• TEXTO:
/---

Nunca falamos tanto sobre comida — e nunca compreendemos tão pouco. As plataformas digitais transformaram alimentação em um campo de batalha onde informação, opinião, propaganda e militância se misturam até se tornarem indistinguíveis. Rousseau já dizia, no século XVIII, que o intelecto humano estava em decadência. Se ele tivesse Instagram e TikTok, provavelmente escreveria duas versões do mesmo alerta.
Vivemos o que Gérald Bronner chama de apocalipse cognitivo: um mercado da informação decadente, onde atenção vale mais que precisão, emoção vale mais que evidência e viralização vale mais que verdade. Não é um problema de falta de dados; é uma overdose deles, sem filtros, sem mediação e sem educação para interpretá-los.
As plataformas se multiplicam como microrganismos:
- Comerciais: querem vender — ponto. Marketplaces, aplicativos de entrega, promoções travestidas de “recomendações”.
- Publicitárias: marcas falando de si mesmas como se fossem referências neutras.
- Do consumidor militante: ativismos que transformam alimentos em batalhas morais.
- Informativas (governos, instituições, cientistas): corretas, mas inaudíveis — ninguém lê PDFs de 60 páginas.
- De “ciência para o povo”: Yuka, Open Food Facts, ScanUp… ferramentas que prometem verdade objetiva, mas entregam algoritmos com preferências próprias.
- Profissionais: LinkedIn, onde cada nutricionista vira guru e cada empresa vira salvadora da saúde planetária.
O problema central? Legitimidade.
Não sabemos mais quem fala com base em ciência, quem fala com base em interesse e quem fala porque simplesmente pode falar. A população — e até jovens pesquisadores — não têm preparo para navegar nesse oceano de ruídos. Resultado: mitos se cristalizam mais rápido que fatos (hormônios no frango, alguém?).
Informação, sozinha, não cria espírito crítico. Jogar dados no colo das pessoas não as torna mais sábias — apenas mais perdidas. Sem discernimento, sem mediação educativa e sem confiança nas instituições, a sociedade transforma conteúdosem crenças.
A alimentação, que deveria ser campo de conhecimento, virou campo de opinião. E, nessa guerra barulhenta, vence quem grita mais alto — não quem sabe mais.

\---

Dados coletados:
/---

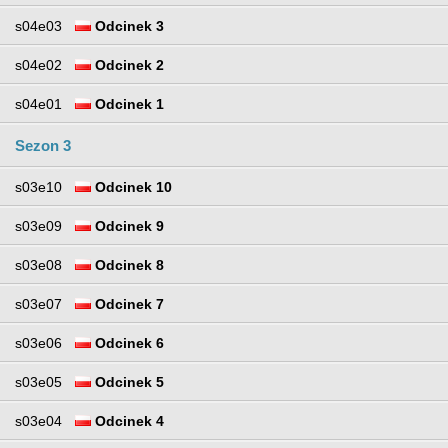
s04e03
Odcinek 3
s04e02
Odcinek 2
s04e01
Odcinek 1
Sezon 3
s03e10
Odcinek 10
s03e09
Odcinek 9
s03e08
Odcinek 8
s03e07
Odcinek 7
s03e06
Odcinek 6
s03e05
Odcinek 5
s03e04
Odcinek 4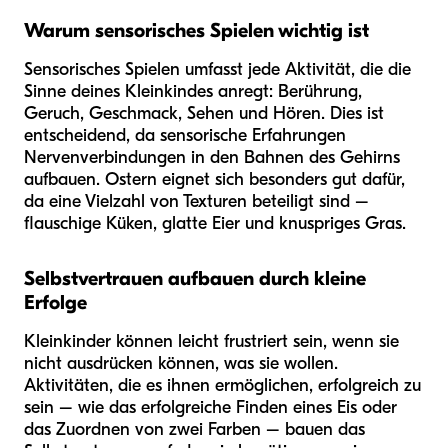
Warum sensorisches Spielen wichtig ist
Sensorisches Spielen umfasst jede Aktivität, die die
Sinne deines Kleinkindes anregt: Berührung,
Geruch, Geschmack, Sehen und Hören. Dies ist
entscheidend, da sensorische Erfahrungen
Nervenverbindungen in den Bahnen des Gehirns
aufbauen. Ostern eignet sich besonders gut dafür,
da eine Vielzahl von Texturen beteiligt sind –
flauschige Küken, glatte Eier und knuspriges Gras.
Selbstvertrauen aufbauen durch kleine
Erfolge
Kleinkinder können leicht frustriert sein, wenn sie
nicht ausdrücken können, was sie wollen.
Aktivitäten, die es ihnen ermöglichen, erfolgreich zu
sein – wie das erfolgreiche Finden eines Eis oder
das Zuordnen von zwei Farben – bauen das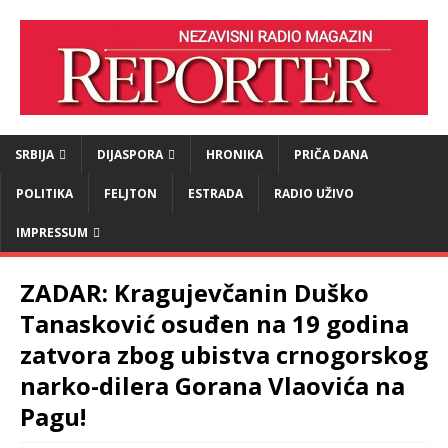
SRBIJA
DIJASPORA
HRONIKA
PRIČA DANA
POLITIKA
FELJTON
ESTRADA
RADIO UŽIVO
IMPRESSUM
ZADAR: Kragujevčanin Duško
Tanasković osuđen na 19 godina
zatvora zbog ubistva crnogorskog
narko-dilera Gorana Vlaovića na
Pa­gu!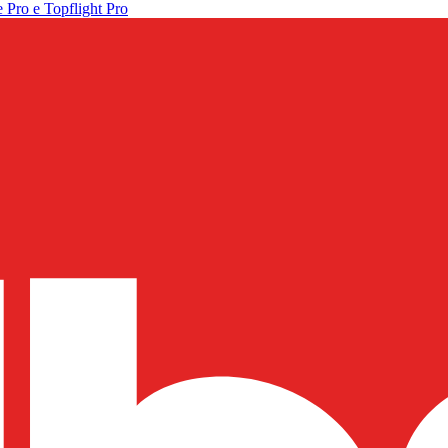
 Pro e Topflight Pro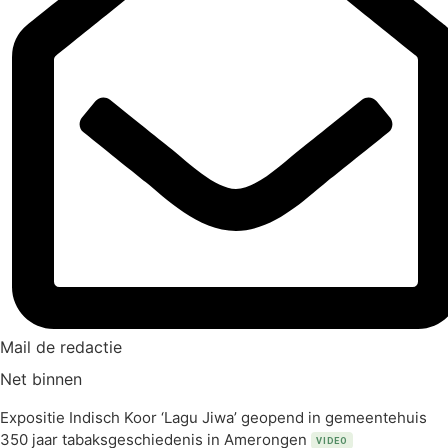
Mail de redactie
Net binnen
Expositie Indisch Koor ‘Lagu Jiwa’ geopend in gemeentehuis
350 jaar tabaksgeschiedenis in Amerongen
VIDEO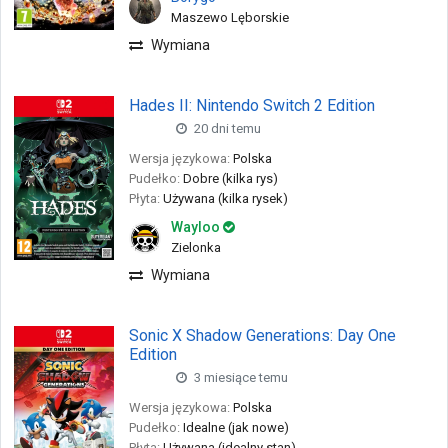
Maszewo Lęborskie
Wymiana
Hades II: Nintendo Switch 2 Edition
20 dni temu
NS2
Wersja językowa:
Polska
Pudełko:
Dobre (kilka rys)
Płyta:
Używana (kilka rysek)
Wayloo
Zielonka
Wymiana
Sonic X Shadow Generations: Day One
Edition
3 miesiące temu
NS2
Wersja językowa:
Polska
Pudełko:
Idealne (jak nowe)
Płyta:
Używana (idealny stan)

\---

• TAREFAS A REALIZAR:
- A) Enumere todos os tipos de plataforma listados no texto sobre alimentação e informação.
- B) No texto sobre alimentação e informação, reescreva o trecho que começa em "As plataformas se" e segue até "problema central? Legitimidade.", trocando "microrganismos" por "cogumelos".

• LISTA DE SOLUÇÕES:
- A) Comerciais; Publicitárias; Do consumidor militante; Informativas (governos, instituições, cientistas); De “ciência para o povo”; Profissionais.

- B)
As plataformas se multiplicam como cogumelos:
- Comerciais: querem vender — ponto. Marketplaces, aplicativos de entrega, promoções travestidas de “recomendações”.
- Publicitárias: marcas falando de si mesmas como se fossem referências neutras.
- Do consumidor militante: ativismos que transformam alimentos em batalhas morais.
- Informativas (governos, instituições, cientistas): corretas, mas inaudíveis — ninguém lê PDFs de 60 páginas.
- De “ciência para o povo”: Yuka, Open Food Facts, ScanUp… ferramentas que prometem verdade objetiva, mas entregam algoritmos com preferências próprias.
- Profissionais: LinkedIn, onde cada nutricionista vira guru e cada empresa vira salvadora da saúde planetária.
O problema central? Legitimidade.